L'innocent individu complète naïvement le formulaire, sort sa plus belle plume pour remplir chaque champ, clique les options bref, il est concentré et méticuleux. Arrivé à la fin du formulaire, il clique sur le bouton en bas à droite. Au moment ou son doigt relâche la pression sur le bouton de la souris, le pauvre petit être lit l'intitulé du bouton: "Effacer". Trop tard...

Sous ses yeux ébahis, tous les champs se vident... Son regard change, la concentration d'adrénaline dans son sang augmente rapidement, son souffle se fait court et rapide. Notre professeur en statistiques indique qu'à ce stade, 43.7% des ordinateurs subissent des violences, verbales ou physiques. Mais cela ne change rien au fait que le concepteur du formulaire vient de faire un nouvelle victime.

Celui qui place un bouton "Reset" en bas de son formulaire pense-t-il vraiment que certains n'ont rien d'autre à faire que de remplir un formulaire rien que pour l'effacer ensuite? Comment imaginer une telle réflexion ? Après avoir tourné le problème dans tous les sens, nos spécialistes sont unanimes: il n'est que le sadisme qui justifie la présence des boutons "Reset".

Partie 3: Trop de temps

Le lendemain, nous retrouvons notre internaute derrière son clavier. Surprise, il remplit à nouveau un formulaire. Il a pris soin de s'authentifier sur le site Internet en question et il a vérifié scrupuleusement le libéllé des boutons du formulaire. "On ne m'aura pas deux fois" pense-t-il.

Après avoir intégralement complété le formulaire, l'avoir relu puis corrigé au moins cinq fois, voilà le curseur qui s'approche du bouton "Envoyer". Après maintes vérifications, le clic. Son naviguateur Internet déclenche le chargement d'une nouvelle page et un message apparaît:

"Votre session a expiré".

Ses yeux sont injectés de sang. Des jurons fusent. Des objets volent. Puis arrive le moment ou notre victime tente par tous les moyens de retrouver les informations saisies sur la page précédente, mais puisque le formulaire était ouvert dans une fenêtre popup sans bouton "Retour", chaque tentative se révèle infructueuse.

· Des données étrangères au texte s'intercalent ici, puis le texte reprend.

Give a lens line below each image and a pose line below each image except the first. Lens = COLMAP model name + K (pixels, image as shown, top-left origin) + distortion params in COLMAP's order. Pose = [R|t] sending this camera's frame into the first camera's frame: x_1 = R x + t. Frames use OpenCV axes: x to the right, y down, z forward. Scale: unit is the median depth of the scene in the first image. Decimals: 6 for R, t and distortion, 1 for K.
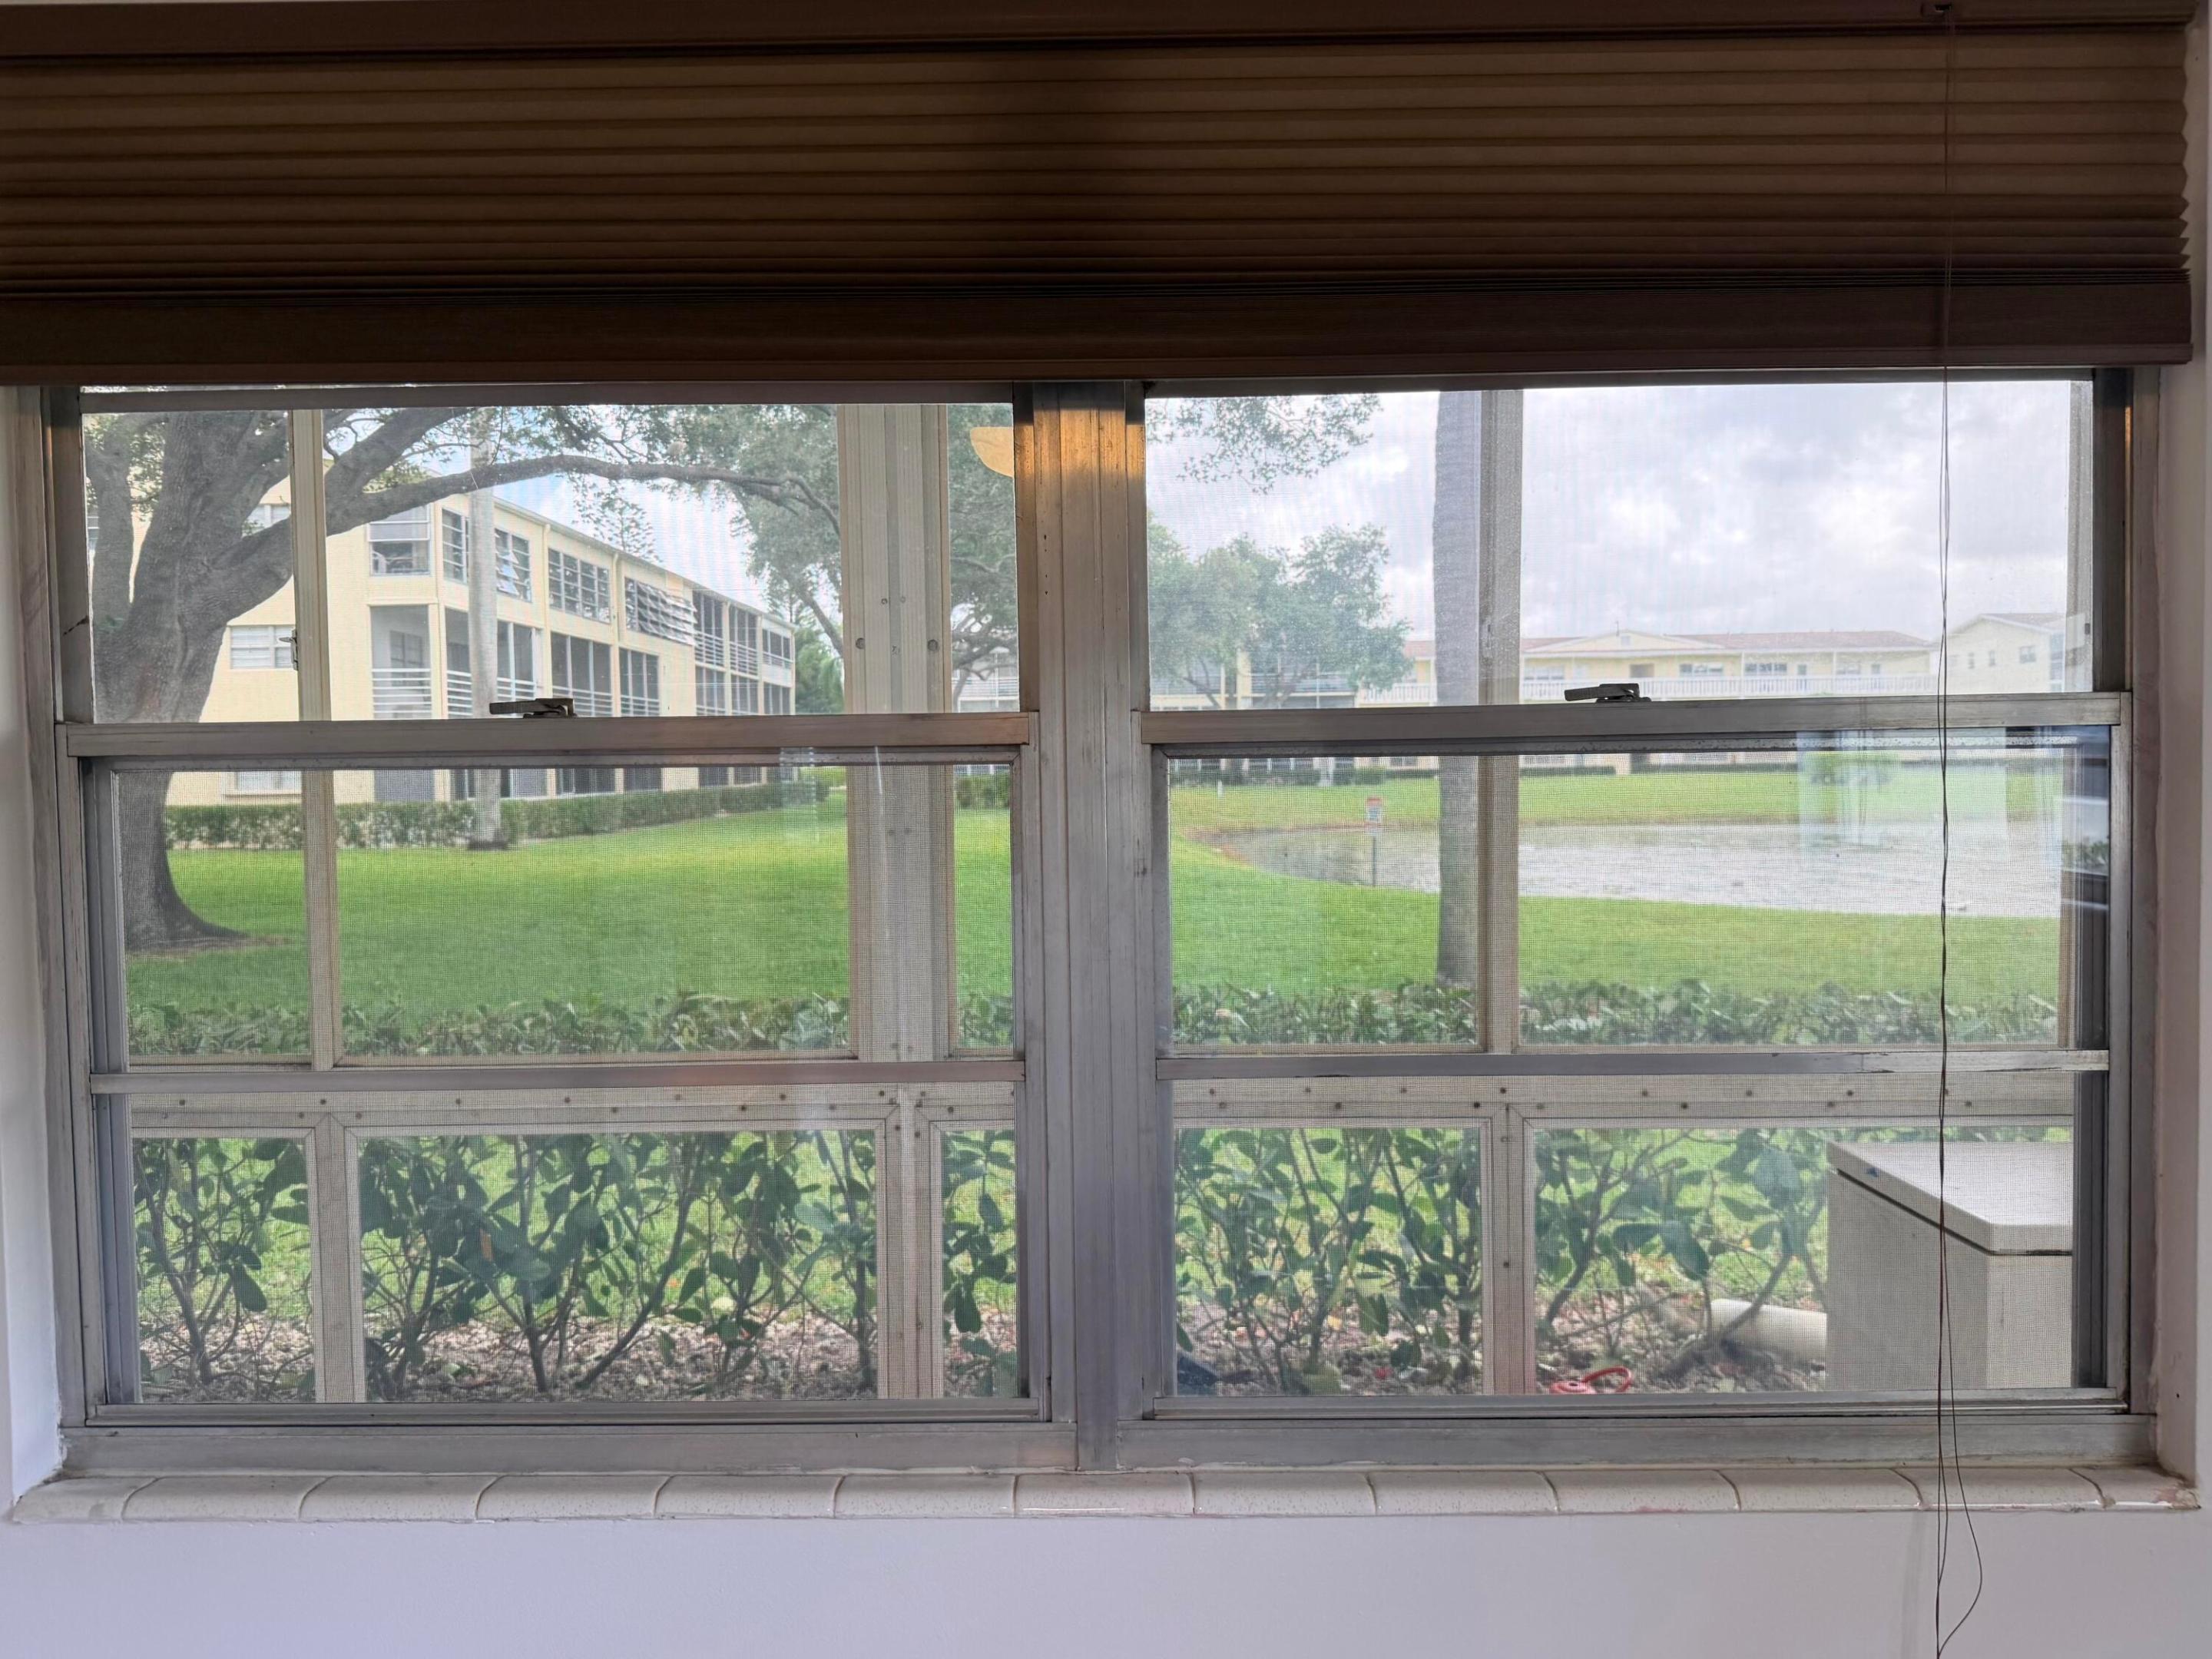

Les concepteurs de formulaires de plusieurs dizaines de champs, dont certains demandent le numéro de série de notre canapé (relever le numéro de série d'un canapé, c'est bien connu, ça peut vite prendre du temps, si on ne sait pas où chercher) pensent-ils vraiment qu'un durée de timeout d'une session de 5 minutes est suffisante? Toutes les personnes qui ont bien voulu répondre à notre micro trottoir nous ont dit non! Il n'est donc qu'une seule explication possible: le sadisme!